> **WHAT IS REQUIRED**: Write out the text lines of every row below verbatim, leaving the pictures out of your answer.

Page images and extracted text
* * * *

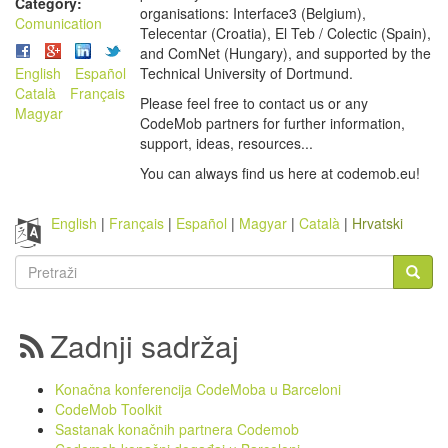
Category:
organisations: Interface3 (Belgium),
Comunication
Telecentar (Croatia), El Teb / Colectic (Spain),
and ComNet (Hungary), and supported by the
English
Español
Technical University of Dortmund.
Català
Français
Please feel free to contact us or any
Magyar
CodeMob partners for further information,
support, ideas, resources...
You can always find us here at codemob.eu!
English
Français
Español
Magyar
Català
Hrvatski
Obrazac
pretrage
Pretraži
Zadnji sadržaj
Konačna konferencija CodeMoba u Barceloni
CodeMob Toolkit
Sastanak konačnih partnera Codemob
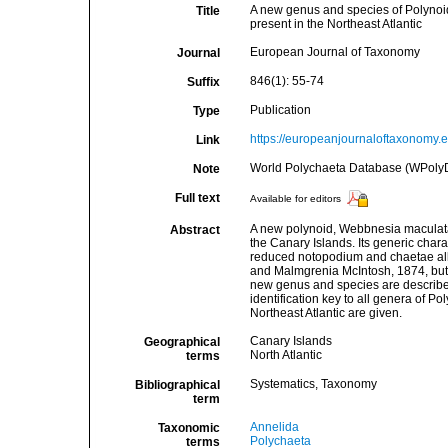
A new genus and species of Polynoid
Title
present in the Northeast Atlantic
European Journal of Taxonomy
Journal
846(1): 55-74
Suffix
Publication
Type
https://europeanjournaloftaxonomy.eu
Link
World Polychaeta Database (WPolyD
Note
Full text
Available for editors
A new polynoid, Webbnesia maculata
Abstract
the Canary Islands. Its generic chara
reduced notopodium and chaetae all 
and Malmgrenia McIntosh, 1874, but t
new genus and species are described,
identification key to all genera of 
Northeast Atlantic are given.
Canary Islands
Geographical
North Atlantic
terms
Systematics, Taxonomy
Bibliographical
term
Annelida
Taxonomic
Polychaeta
terms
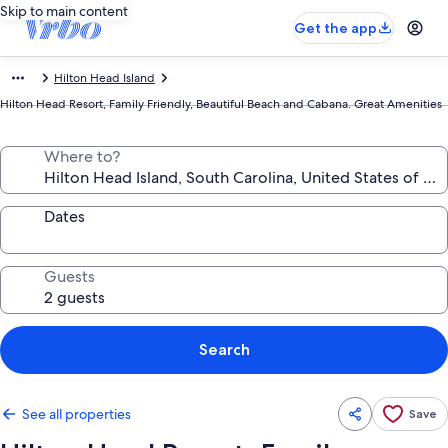
Skip to main content
Get the app
Hilton Head Island
Hilton Head Resort, Family Friendly, Beautiful Beach and Cabana. Great Amenities
Where to?
Dates
Guests
Search
See all properties
Save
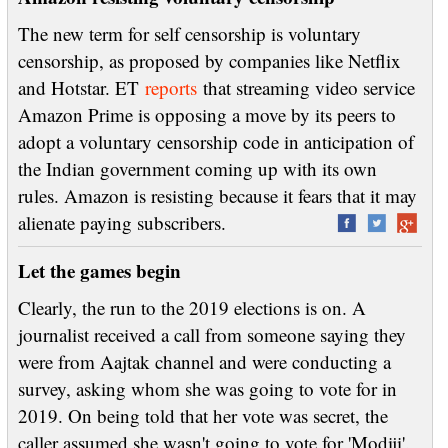
The new term for self censorship is voluntary
censorship, as proposed by companies like Netflix
and Hotstar. ET
reports
that streaming video service
Amazon Prime is opposing a move by its peers to
adopt a voluntary censorship code in anticipation of
the Indian government coming up with its own
rules. Amazon is resisting because it fears that it may
alienate paying subscribers.
Let the games begin
Clearly, the run to the 2019 elections is on. A
journalist received a call from someone saying they
were from Aajtak channel and were conducting a
survey, asking whom she was going to vote for in
2019. On being told that her vote was secret, the
caller assumed she wasn't going to vote for 'Modiji'.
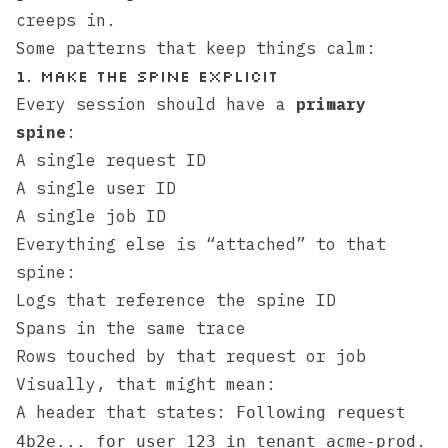
creeps in.
Some patterns that keep things calm:
1. Make the spine explicit
Every session should have a
primary
spine
:
A single request ID
A single user ID
A single job ID
Everything else is “attached” to that
spine:
Logs that reference the spine ID
Spans in the same trace
Rows touched by that request or job
Visually, that might mean:
A header that states:
Following request
.
4b2e... for user 123 in tenant acme-prod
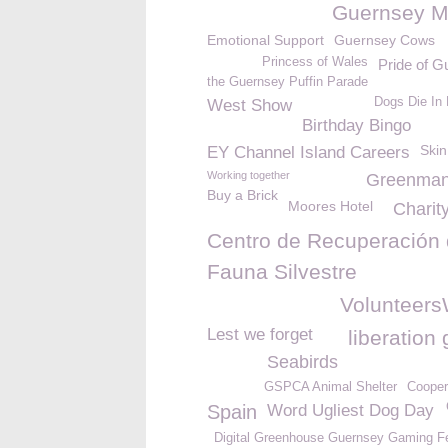
Guernsey M
Emotional Support
Guernsey Cows
Princess of Wales
Pride of G
the Guernsey Puffin Parade
Dogs Die In 
West Show
Birthday Bingo
Skin
EY Channel Island Careers
Working together
Greenma
Buy a Brick
Moores Hotel
Charit
Centro de Recuperación
Fauna Silvestre
Volunteer
Lest we forget
liberation
Seabirds
GSPCA Animal Shelter
Cooper
Spain
Word Ugliest Dog Day
Digital Greenhouse Guernsey Gaming Fe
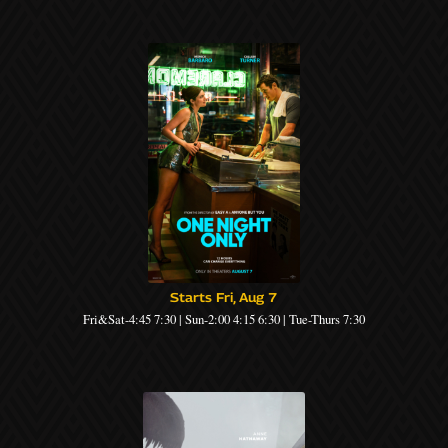
Starts Fri, Aug 7
Fri&Sat-4:45 7:30 | Sun-2:00 4:15 6:30 | Tue-Thurs 7:30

* * * *

> **TASK OUTPUT**:
Category:
organisations: Interface3 (Belgium),
Comunication
Telecentar (Croatia), El Teb / Colectic (Spain),
and ComNet (Hungary), and supported by the
English
Español
Technical University of Dortmund.
Català
Français
Please feel free to contact us or any
Magyar
CodeMob partners for further information,
support, ideas, resources...
You can always find us here at codemob.eu!
English
Français
Español
Magyar
Català
Hrvatski
Obrazac
pretrage
Pretraži
Zadnji sadržaj
Konačna konferencija CodeMoba u Barceloni
CodeMob Toolkit
Sastanak konačnih partnera Codemob
A new genus and species of Polynoid
Title
present in the Northeast Atlantic
European Journal of Taxonomy
Journal
846(1): 55-74
Suffix
Publication
Type
https://europeanjournaloftaxonomy.eu
Link
World Polychaeta Database (WPolyD
Note
Full text
Available for editors
A new polynoid, Webbnesia maculata
Abstract
the Canary Islands. Its generic chara
reduced notopodium and chaetae all 
and Malmgrenia McIntosh, 1874, but t
new genus and species are described,
identification key to all genera of 
Northeast Atlantic are given.
Canary Islands
Geographical
North Atlantic
terms
Systematics, Taxonomy
Bibliographical
term
Annelida
Taxonomic
Polychaeta
terms
Skip to main content
Get the app
Hilton Head Island
Hilton Head Resort, Family Friendly, Beautiful Beach and Cabana. Great Amenities
Where to?
Dates
Guests
Search
See all properties
Save
The new term for self censorship is voluntary
censorship, as proposed by companies like Netflix
and Hotstar. ET
reports
that streaming video service
Amazon Prime is opposing a move by its peers to
adopt a voluntary censorship code in anticipation of
the Indian government coming up with its own
rules. Amazon is resisting because it fears that it may
alienate paying subscribers.
Let the games begin
Clearly, the run to the 2019 elections is on. A
journalist received a call from someone saying they
were from Aajtak channel and were conducting a
survey, asking whom she was going to vote for in
2019. On being told that her vote was secret, the
caller assumed she wasn't going to vote for 'Modiji'.
creeps in.
Some patterns that keep things calm:
1. Make the spine explicit
Every session should have a
primary
spine
:
A single request ID
A single user ID
A single job ID
Everything else is “attached” to that
spine:
Logs that reference the spine ID
Spans in the same trace
Rows touched by that request or job
Visually, that might mean:
A header that states:
Following request
.
4b2e... for user 123 in tenant acme-prod
Guernsey M
Emotional Support
Guernsey Cows
Princess of Wales
Pride of G
the Guernsey Puffin Parade
Dogs Die In 
West Show
Birthday Bingo
Skin
EY Channel Island Careers
Working together
Greenma
Buy a Brick
Moores Hotel
Charit
Centro de Recuperación
Fauna Silvestre
Volunteer
Lest we forget
liberation
Seabirds
GSPCA Animal Shelter
Cooper
Spain
Word Ugliest Dog Day
Digital Greenhouse Guernsey Gaming Fe
Starts Fri, Aug 7
Fri&Sat-4:45 7:30 | Sun-2:00 4:15 6:30 | Tue-Thurs 7:30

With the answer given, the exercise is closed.